Task objective -
Copy every line of the records below word for word, keeping them in their original order.

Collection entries
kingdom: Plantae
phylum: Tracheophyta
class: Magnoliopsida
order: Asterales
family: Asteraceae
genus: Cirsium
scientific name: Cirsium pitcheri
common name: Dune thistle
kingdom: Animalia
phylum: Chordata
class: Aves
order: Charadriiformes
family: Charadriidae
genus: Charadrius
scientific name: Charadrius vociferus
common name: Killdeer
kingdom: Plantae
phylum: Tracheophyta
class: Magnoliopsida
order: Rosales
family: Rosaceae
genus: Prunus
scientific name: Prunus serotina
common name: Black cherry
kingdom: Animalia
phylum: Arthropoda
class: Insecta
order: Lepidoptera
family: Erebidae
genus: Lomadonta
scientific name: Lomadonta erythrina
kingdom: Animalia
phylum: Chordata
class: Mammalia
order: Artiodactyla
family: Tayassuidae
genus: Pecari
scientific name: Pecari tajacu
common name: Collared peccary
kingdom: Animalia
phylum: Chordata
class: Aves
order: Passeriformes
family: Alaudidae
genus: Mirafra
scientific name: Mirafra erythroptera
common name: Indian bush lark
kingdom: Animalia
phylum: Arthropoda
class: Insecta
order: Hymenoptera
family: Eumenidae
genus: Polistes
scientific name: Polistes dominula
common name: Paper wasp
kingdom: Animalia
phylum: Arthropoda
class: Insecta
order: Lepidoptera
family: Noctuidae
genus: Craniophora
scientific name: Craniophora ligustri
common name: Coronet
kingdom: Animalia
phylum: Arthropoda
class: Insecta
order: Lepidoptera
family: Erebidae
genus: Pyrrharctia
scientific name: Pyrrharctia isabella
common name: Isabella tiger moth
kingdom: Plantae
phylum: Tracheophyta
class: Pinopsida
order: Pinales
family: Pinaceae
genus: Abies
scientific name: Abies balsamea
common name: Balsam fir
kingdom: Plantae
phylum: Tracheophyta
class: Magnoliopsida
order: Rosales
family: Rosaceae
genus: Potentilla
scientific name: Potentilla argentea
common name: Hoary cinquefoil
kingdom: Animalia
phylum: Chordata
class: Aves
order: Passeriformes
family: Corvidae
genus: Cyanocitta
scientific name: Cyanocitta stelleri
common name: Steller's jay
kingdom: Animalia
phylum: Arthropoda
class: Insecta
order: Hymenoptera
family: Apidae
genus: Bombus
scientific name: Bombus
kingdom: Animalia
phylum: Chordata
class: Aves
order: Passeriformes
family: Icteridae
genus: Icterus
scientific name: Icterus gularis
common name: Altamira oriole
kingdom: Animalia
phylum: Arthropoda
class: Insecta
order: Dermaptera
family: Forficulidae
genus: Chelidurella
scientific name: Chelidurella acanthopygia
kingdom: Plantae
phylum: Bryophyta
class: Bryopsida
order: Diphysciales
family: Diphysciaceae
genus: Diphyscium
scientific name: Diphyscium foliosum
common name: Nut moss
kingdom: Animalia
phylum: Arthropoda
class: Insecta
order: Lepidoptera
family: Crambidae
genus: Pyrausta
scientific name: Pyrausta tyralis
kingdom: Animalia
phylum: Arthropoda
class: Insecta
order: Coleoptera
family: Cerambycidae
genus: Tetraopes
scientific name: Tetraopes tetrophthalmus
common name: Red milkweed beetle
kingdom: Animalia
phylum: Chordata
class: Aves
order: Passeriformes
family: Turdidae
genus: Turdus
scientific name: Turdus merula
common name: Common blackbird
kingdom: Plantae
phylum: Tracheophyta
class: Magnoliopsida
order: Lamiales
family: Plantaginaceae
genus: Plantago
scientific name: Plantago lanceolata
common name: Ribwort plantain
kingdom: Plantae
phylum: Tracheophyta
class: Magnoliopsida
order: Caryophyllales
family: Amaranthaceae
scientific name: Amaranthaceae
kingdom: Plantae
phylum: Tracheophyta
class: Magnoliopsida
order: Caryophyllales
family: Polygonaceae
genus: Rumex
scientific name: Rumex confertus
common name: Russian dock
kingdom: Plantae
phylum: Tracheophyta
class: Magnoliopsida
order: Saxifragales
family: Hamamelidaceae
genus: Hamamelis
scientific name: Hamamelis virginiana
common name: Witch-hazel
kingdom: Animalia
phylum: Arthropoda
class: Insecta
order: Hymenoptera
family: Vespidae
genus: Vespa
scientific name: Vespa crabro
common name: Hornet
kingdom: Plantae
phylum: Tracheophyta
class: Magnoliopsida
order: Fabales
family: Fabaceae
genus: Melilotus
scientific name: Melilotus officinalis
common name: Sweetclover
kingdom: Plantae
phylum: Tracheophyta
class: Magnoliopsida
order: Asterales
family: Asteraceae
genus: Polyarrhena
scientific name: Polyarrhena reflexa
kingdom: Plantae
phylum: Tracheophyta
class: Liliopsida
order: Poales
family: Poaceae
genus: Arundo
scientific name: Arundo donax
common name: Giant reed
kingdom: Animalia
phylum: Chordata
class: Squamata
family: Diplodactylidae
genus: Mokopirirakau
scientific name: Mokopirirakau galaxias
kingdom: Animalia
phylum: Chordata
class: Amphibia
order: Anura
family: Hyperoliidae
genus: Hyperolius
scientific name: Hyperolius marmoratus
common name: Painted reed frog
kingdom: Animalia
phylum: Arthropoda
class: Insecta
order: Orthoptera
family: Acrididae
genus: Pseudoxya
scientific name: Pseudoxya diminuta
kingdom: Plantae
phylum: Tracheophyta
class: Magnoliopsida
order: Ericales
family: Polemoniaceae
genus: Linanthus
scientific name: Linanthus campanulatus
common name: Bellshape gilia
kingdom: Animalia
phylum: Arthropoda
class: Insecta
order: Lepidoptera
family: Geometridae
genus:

The answer -
kingdom: Plantae
phylum: Tracheophyta
class: Magnoliopsida
order: Asterales
family: Asteraceae
genus: Cirsium
scientific name: Cirsium pitcheri
common name: Dune thistle
kingdom: Animalia
phylum: Chordata
class: Aves
order: Charadriiformes
family: Charadriidae
genus: Charadrius
scientific name: Charadrius vociferus
common name: Killdeer
kingdom: Plantae
phylum: Tracheophyta
class: Magnoliopsida
order: Rosales
family: Rosaceae
genus: Prunus
scientific name: Prunus serotina
common name: Black cherry
kingdom: Animalia
phylum: Arthropoda
class: Insecta
order: Lepidoptera
family: Erebidae
genus: Lomadonta
scientific name: Lomadonta erythrina
kingdom: Animalia
phylum: Chordata
class: Mammalia
order: Artiodactyla
family: Tayassuidae
genus: Pecari
scientific name: Pecari tajacu
common name: Collared peccary
kingdom: Animalia
phylum: Chordata
class: Aves
order: Passeriformes
family: Alaudidae
genus: Mirafra
scientific name: Mirafra erythroptera
common name: Indian bush lark
kingdom: Animalia
phylum: Arthropoda
class: Insecta
order: Hymenoptera
family: Eumenidae
genus: Polistes
scientific name: Polistes dominula
common name: Paper wasp
kingdom: Animalia
phylum: Arthropoda
class: Insecta
order: Lepidoptera
family: Noctuidae
genus: Craniophora
scientific name: Craniophora ligustri
common name: Coronet
kingdom: Animalia
phylum: Arthropoda
class: Insecta
order: Lepidoptera
family: Erebidae
genus: Pyrrharctia
scientific name: Pyrrharctia isabella
common name: Isabella tiger moth
kingdom: Plantae
phylum: Tracheophyta
class: Pinopsida
order: Pinales
family: Pinaceae
genus: Abies
scientific name: Abies balsamea
common name: Balsam fir
kingdom: Plantae
phylum: Tracheophyta
class: Magnoliopsida
order: Rosales
family: Rosaceae
genus: Potentilla
scientific name: Potentilla argentea
common name: Hoary cinquefoil
kingdom: Animalia
phylum: Chordata
class: Aves
order: Passeriformes
family: Corvidae
genus: Cyanocitta
scientific name: Cyanocitta stelleri
common name: Steller's jay
kingdom: Animalia
phylum: Arthropoda
class: Insecta
order: Hymenoptera
family: Apidae
genus: Bombus
scientific name: Bombus
kingdom: Animalia
phylum: Chordata
class: Aves
order: Passeriformes
family: Icteridae
genus: Icterus
scientific name: Icterus gularis
common name: Altamira oriole
kingdom: Animalia
phylum: Arthropoda
class: Insecta
order: Dermaptera
family: Forficulidae
genus: Chelidurella
scientific name: Chelidurella acanthopygia
kingdom: Plantae
phylum: Bryophyta
class: Bryopsida
order: Diphysciales
family: Diphysciaceae
genus: Diphyscium
scientific name: Diphyscium foliosum
common name: Nut moss
kingdom: Animalia
phylum: Arthropoda
class: Insecta
order: Lepidoptera
family: Crambidae
genus: Pyrausta
scientific name: Pyrausta tyralis
kingdom: Animalia
phylum: Arthropoda
class: Insecta
order: Coleoptera
family: Cerambycidae
genus: Tetraopes
scientific name: Tetraopes tetrophthalmus
common name: Red milkweed beetle
kingdom: Animalia
phylum: Chordata
class: Aves
order: Passeriformes
family: Turdidae
genus: Turdus
scientific name: Turdus merula
common name: Common blackbird
kingdom: Plantae
phylum: Tracheophyta
class: Magnoliopsida
order: Lamiales
family: Plantaginaceae
genus: Plantago
scientific name: Plantago lanceolata
common name: Ribwort plantain
kingdom: Plantae
phylum: Tracheophyta
class: Magnoliopsida
order: Caryophyllales
family: Amaranthaceae
scientific name: Amaranthaceae
kingdom: Plantae
phylum: Tracheophyta
class: Magnoliopsida
order: Caryophyllales
family: Polygonaceae
genus: Rumex
scientific name: Rumex confertus
common name: Russian dock
kingdom: Plantae
phylum: Tracheophyta
class: Magnoliopsida
order: Saxifragales
family: Hamamelidaceae
genus: Hamamelis
scientific name: Hamamelis virginiana
common name: Witch-hazel
kingdom: Animalia
phylum: Arthropoda
class: Insecta
order: Hymenoptera
family: Vespidae
genus: Vespa
scientific name: Vespa crabro
common name: Hornet
kingdom: Plantae
phylum: Tracheophyta
class: Magnoliopsida
order: Fabales
family: Fabaceae
genus: Melilotus
scientific name: Melilotus officinalis
common name: Sweetclover
kingdom: Plantae
phylum: Tracheophyta
class: Magnoliopsida
order: Asterales
family: Asteraceae
genus: Polyarrhena
scientific name: Polyarrhena reflexa
kingdom: Plantae
phylum: Tracheophyta
class: Liliopsida
order: Poales
family: Poaceae
genus: Arundo
scientific name: Arundo donax
common name: Giant reed
kingdom: Animalia
phylum: Chordata
class: Squamata
family: Diplodactylidae
genus: Mokopirirakau
scientific name: Mokopirirakau galaxias
kingdom: Animalia
phylum: Chordata
class: Amphibia
order: Anura
family: Hyperoliidae
genus: Hyperolius
scientific name: Hyperolius marmoratus
common name: Painted reed frog
kingdom: Animalia
phylum: Arthropoda
class: Insecta
order: Orthoptera
family: Acrididae
genus: Pseudoxya
scientific name: Pseudoxya diminuta
kingdom: Plantae
phylum: Tracheophyta
class: Magnoliopsida
order: Ericales
family: Polemoniaceae
genus: Linanthus
scientific name: Linanthus campanulatus
common name: Bellshape gilia
kingdom: Animalia
phylum: Arthropoda
class: Insecta
order: Lepidoptera
family: Geometridae
genus:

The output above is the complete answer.